Die Arbeit befasst sich mit dem Management des Wandels in Unternehmen und der Frage, wie durch gezieltes Change Management langfristige Wettbewerbsfähigkeit gesichert werden kann.
Was sind die zentralen Themenfelder der Publikation?
Die zentralen Themen umfassen die Definition und Ursachen des Wandels, verschiedene Modelle der Organisationsgestaltung und -entwicklung, die praktische Anwendung von Change-Instrumenten sowie die organisatorische Durchführung von Projekten.
Welches primäre Ziel verfolgt die Arbeit?
Das primäre Ziel ist es, aufzuzeigen, inwieweit aktiver Wandel notwendig ist, um Unternehmen nachhaltig konkurrenzfähig zu halten, und welche Methoden dafür zur Verfügung stehen.

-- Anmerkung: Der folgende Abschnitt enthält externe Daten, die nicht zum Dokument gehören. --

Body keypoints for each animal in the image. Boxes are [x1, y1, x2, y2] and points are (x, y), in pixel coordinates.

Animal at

Welche wissenschaftliche Methode wird verwendet?
Die Arbeit basiert auf einer theoretischen Analyse bestehender Konzepte und Modelle des Change Managements, ergänzt durch die Auswertung empirischer Studien, wie etwa der Capgemini Consulting Change-Management-Studie.

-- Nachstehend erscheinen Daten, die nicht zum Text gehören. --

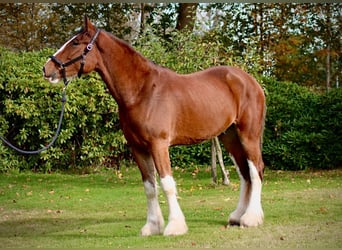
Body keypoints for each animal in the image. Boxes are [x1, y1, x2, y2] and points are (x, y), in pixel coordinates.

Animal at [42, 16, 266, 236]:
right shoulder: (138, 148)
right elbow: (150, 187)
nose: (46, 68)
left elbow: (167, 184)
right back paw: (237, 216)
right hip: (229, 136)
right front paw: (152, 226)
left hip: (248, 135)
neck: (142, 92)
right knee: (245, 173)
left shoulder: (158, 145)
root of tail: (250, 81)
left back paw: (251, 218)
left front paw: (174, 226)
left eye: (75, 43)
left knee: (255, 171)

Was wird im Hauptteil der Arbeit behandelt?
Der Hauptteil gliedert sich in die theoretische Fundierung des Wandels, die Vorstellung von Gestaltungs- und Entwicklungsmodellen sowie eine detaillierte Auseinandersetzung mit praktischen Instrumenten und der organisatorischen Durchführung inklusive des Widerstandsmanagements.
Welche Schlüsselwörter charakterisieren die Arbeit?
Die Arbeit wird maßgeblich durch Begriffe wie Change Management, Organisationswandel, Transformation, Projektorganisation und Wettbewerbsfähigkeit charakterisiert.
Warum ist laut Autor die Unterscheidung zwischen Wandel erster und zweiter Ordnung bedeutsam?
Diese Unterscheidung ist essenziell, da Wandel erster Ordnung eine schrittweise, überschaubare Anpassung innerhalb bestehender Systeme beschreibt, während Wandel zweiter Ordnung einen fundamentalen, oft als schwierig empfundenen Identitätswechsel des Unternehmens darstellt.
Welche Rolle spielt die Partizipationsstrategie bei der Organisationsentwicklung?
Die Partizipationsstrategie ist laut Arbeit der Kern einer erfolgreichen Organisationsentwicklung, da sie die Betroffenen zu Beteiligten macht und somit das Verständnis für den Wandel fördert und Widerstände aktiv abbaut.